Lacey rides in on the camel. Hits him with the “hump” line a few too many times.

FINALLY, we get to Alexis the shark. She’s going to ride this thing into the ground. We can already tell. Sure enough, it’s one long Dolphin noise. And she gets a rose at the end.

The cocktail party goes by without much happening. There are just too many women to keep track of. The rose ceremony goes as expected. And we’re off.
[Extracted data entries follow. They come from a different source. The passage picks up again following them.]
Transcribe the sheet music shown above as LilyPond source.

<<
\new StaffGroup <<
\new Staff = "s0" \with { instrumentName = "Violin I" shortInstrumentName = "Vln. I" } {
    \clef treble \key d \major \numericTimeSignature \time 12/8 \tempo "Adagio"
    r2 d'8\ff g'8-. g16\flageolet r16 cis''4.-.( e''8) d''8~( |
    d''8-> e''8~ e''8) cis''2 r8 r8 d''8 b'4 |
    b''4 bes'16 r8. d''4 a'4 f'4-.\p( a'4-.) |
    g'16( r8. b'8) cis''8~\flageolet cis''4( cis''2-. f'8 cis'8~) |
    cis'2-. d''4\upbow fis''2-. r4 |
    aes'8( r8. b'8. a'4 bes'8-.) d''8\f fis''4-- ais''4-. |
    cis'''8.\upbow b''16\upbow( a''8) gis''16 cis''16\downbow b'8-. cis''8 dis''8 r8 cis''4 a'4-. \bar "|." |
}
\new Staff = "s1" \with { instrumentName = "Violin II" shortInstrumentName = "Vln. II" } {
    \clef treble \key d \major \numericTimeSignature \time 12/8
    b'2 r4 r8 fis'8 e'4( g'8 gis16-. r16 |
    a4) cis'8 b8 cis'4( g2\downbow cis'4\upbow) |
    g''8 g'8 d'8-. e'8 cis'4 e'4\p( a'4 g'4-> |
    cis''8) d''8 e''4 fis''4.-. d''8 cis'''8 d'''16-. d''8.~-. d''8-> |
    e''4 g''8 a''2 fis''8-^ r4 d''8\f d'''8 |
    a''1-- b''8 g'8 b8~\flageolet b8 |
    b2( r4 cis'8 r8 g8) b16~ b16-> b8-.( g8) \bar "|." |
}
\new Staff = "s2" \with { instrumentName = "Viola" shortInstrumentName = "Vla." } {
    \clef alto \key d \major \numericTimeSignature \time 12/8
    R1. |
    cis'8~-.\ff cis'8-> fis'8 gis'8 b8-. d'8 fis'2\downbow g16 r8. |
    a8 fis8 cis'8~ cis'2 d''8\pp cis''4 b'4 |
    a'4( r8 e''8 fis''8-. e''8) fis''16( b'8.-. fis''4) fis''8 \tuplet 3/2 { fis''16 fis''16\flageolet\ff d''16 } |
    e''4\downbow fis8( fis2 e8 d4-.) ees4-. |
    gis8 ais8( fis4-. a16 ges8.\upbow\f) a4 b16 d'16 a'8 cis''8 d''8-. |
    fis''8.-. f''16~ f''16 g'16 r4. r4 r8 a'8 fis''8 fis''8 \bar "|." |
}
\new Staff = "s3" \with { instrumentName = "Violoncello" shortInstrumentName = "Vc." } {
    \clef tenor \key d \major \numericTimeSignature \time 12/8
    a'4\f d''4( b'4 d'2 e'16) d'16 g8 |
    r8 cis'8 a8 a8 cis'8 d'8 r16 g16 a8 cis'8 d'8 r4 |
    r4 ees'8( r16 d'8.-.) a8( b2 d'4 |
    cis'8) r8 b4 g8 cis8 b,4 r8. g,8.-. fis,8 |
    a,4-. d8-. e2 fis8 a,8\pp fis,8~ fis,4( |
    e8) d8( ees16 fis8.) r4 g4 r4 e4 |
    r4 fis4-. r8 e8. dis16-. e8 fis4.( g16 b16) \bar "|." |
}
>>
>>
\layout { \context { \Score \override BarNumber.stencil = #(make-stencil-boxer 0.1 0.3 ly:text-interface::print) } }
Man, that was long. I didn’t watch the “this season on” because I hate spoilers. But I bet it was great. Do we like Nick? That’s really not the point. He’s just an excuse to meet a bunch of crazy chicks. Let’s enjoy the ride.

See you next week, WITH PICTURES!!!!

One last thing. A friend of mine, Avery, is an awesome 11 year old. She’s having surgery today to remove a tumor from her brain. Please lift her up in your prayers and thoughts. It’s a scary thing for Avery and her family. They’ve done a ton for cancer awareness since Avery was diagnosed in August. Real life, inspirational stuff. Avery is a special gal.